One of the most influential developments was the invention of roller or cylinder printing, which made producing very finely detailed patterns much easier compared to block printing. This can be seen in the abundance of designs featuring tiny speckled or dashed backgrounds or stippled shading, which would have been impossible to create at this scale using block printing. Also featured in this book are examples of ‘rainbow’ prints, which have a distinctive gradient stripe and had to be produced on specially set up machinery which applied dye to rollers in graduated bands to give smooth, continuous gradients in the finished print. Finally there are several examples of ‘lapis’ prints – a process that finally allowed madder reds and indigo blues to be printed directly alongside each other without the need for a buffer area between them.

This book is part of a small collection of similar books featuring printed and dyed fabric samples alongside accompanying notes detailing the methods used to produce the samples. They outline the recipes used for the dyes, method of applying the colour and specific details about the treatment of the fabric at each stage of the process. They cover an exciting and highly experimental period of great technological innovation in both printing and dyeing methods, with manufacturers striving to perfect new combinations of pattern and colour in a bid to outdo their competitors.

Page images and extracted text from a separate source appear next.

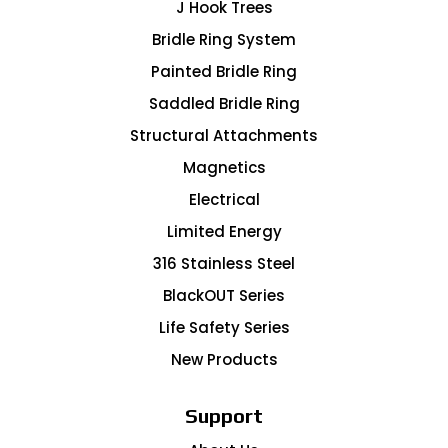
J Hook Trees
Bridle Ring System
Painted Bridle Ring
Saddled Bridle Ring
Structural Attachments
Magnetics
Electrical
Limited Energy
316 Stainless Steel
BlackOUT Series
Life Safety Series
New Products
Support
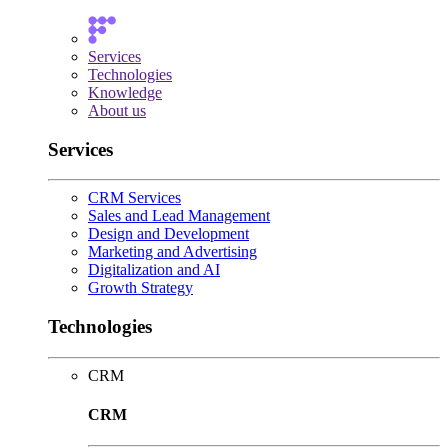
Services
Technologies
Knowledge
About us
Services
CRM Services
Sales and Lead Management
Design and Development
Marketing and Advertising
Digitalization and AI
Growth Strategy
Technologies
CRM
CRM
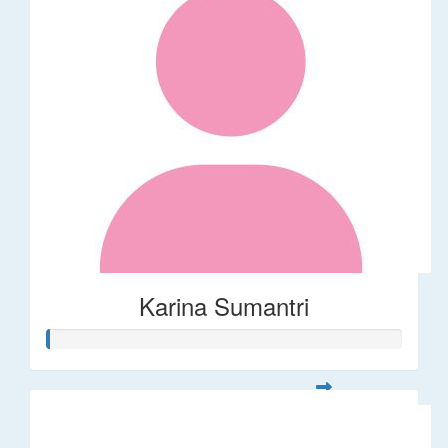
Karina Sumantri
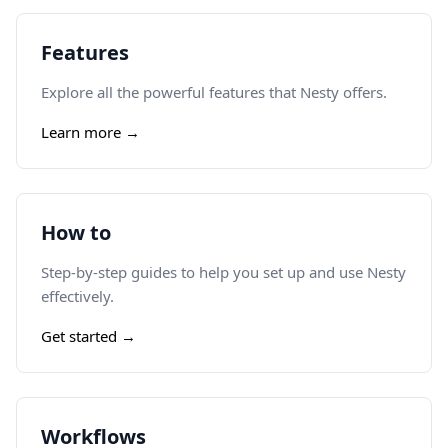
Features
Explore all the powerful features that Nesty offers.
Learn more →
How to
Step-by-step guides to help you set up and use Nesty
effectively.
Get started →
Workflows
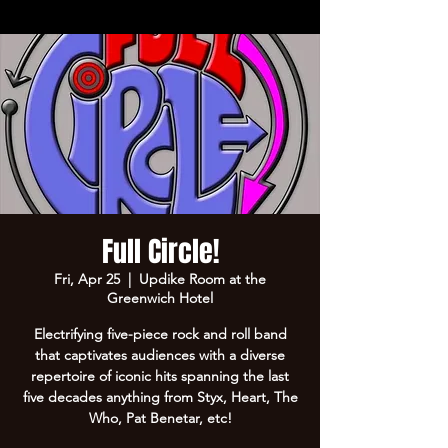
Full Circle!
Fri, Apr 25
  |  
Updike Room at the
Greenwich Hotel
Electrifying five-piece rock and roll band
that captivates audiences with a diverse
repertoire of iconic hits spanning the last
five decades anything from Styx, Heart, The
Who, Pat Benetar, etc!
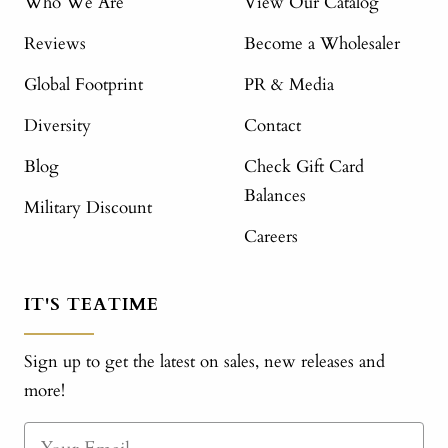
Who We Are
View Our Catalog
Reviews
Become a Wholesaler
Global Footprint
PR & Media
Diversity
Contact
Blog
Check Gift Card
Balances
Military Discount
Careers
IT'S TEATIME
Sign up to get the latest on sales, new releases and
more!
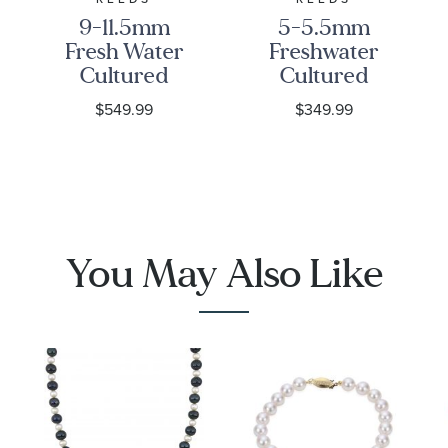
9-11.5mm
5-5.5mm
Fresh Water
Freshwater
Cultured
Cultured
Pearl Strand
Pearl and
$549.99
$349.99
Necklace
Infinity Link
Sterling
Silver
Strand
Necklace
You May Also Like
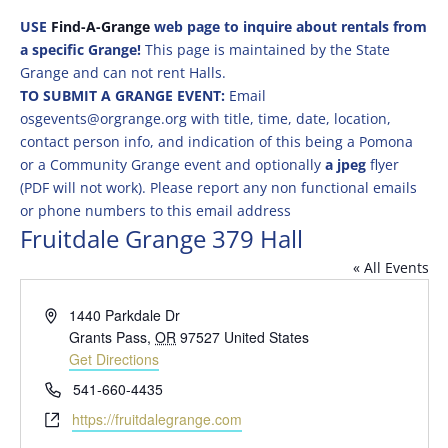
USE
Find-A-Grange
web page to inquire about rentals from
a specific Grange!
This page is maintained by the State
Grange and can not rent Halls.
TO SUBMIT A GRANGE EVENT:
Email
osgevents@orgrange.org with title, time, date, location,
contact person info, and indication of this being a Pomona
or a Community Grange event and optionally
a jpeg
flyer
(PDF will not work). Please report any non functional emails
or phone numbers to this email address
Fruitdale Grange 379 Hall
« All Events
Address
1440 Parkdale Dr
Grants Pass
,
OR
97527
United States
Get Directions
Phone
541-660-4435
Website
https://fruitdalegrange.com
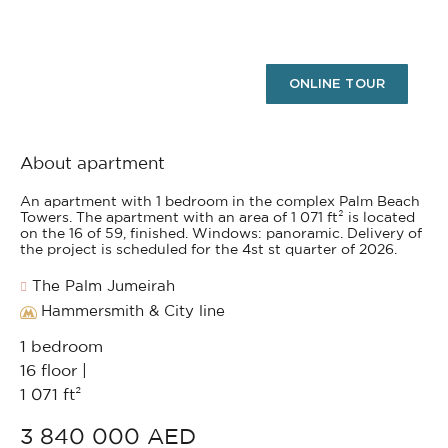
ONLINE TOUR
About apartment
An apartment with 1 bedroom in the complex Palm Beach
Towers. The apartment with an area of 1 071 ft² is located
on the 16 of 59, finished. Windows: panoramic. Delivery of
the project is scheduled for the 4st st quarter of 2026.
The Palm Jumeirah
Hammersmith & City line
1 bedroom
16 floor |
1 071 ft²
3 840 000 AED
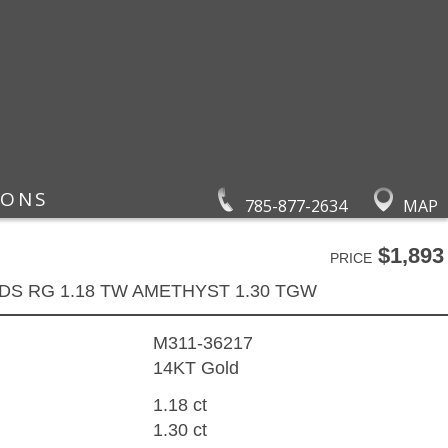
IONS
785-877-2634
MAP
$1,893
PRICE
DS RG 1.18 TW AMETHYST 1.30 TGW
M311-36217
14KT Gold
1.18 ct
1.30 ct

Books such as these would have been an incredibly valuable record of what methods had been tested. as well as how successful they were. They are an amazing snapshot of the variety of patterns and colours available for use in both garments and household furnishings and also showcase the skill and ingenuity required at every step of the process. From weaving high quality fabrics as a base for the patterns, to designing the print itself and then working out the best combination of printing and dyeing processes to achieve the desired effect – each step of this process required expertise and experience that would have been developed over a lifetime.

Comments

(4 comments)

Bev Lamey

These books are so inspiring. I know they are “just recipe journals” but they are visually beautiful. I love the combination of writing and pattern.

Jamie-Rose

Absolutely agree, Bev. The high quality photos really help to see the detail so clearly.

Joanne

Absolutely stunning in both the colours and the samples themselves but also to have these books from the exact time that technology was advancing from block to roller etc is a real treasure!

Rachel Midgley

Agreed, I was fascinated to see so many new developments being experimented with like the lapis prints, the rainbow gradients and trying out new colour combinations. I really hope more research and digitisation can be done on these books because they are such a treasure trove!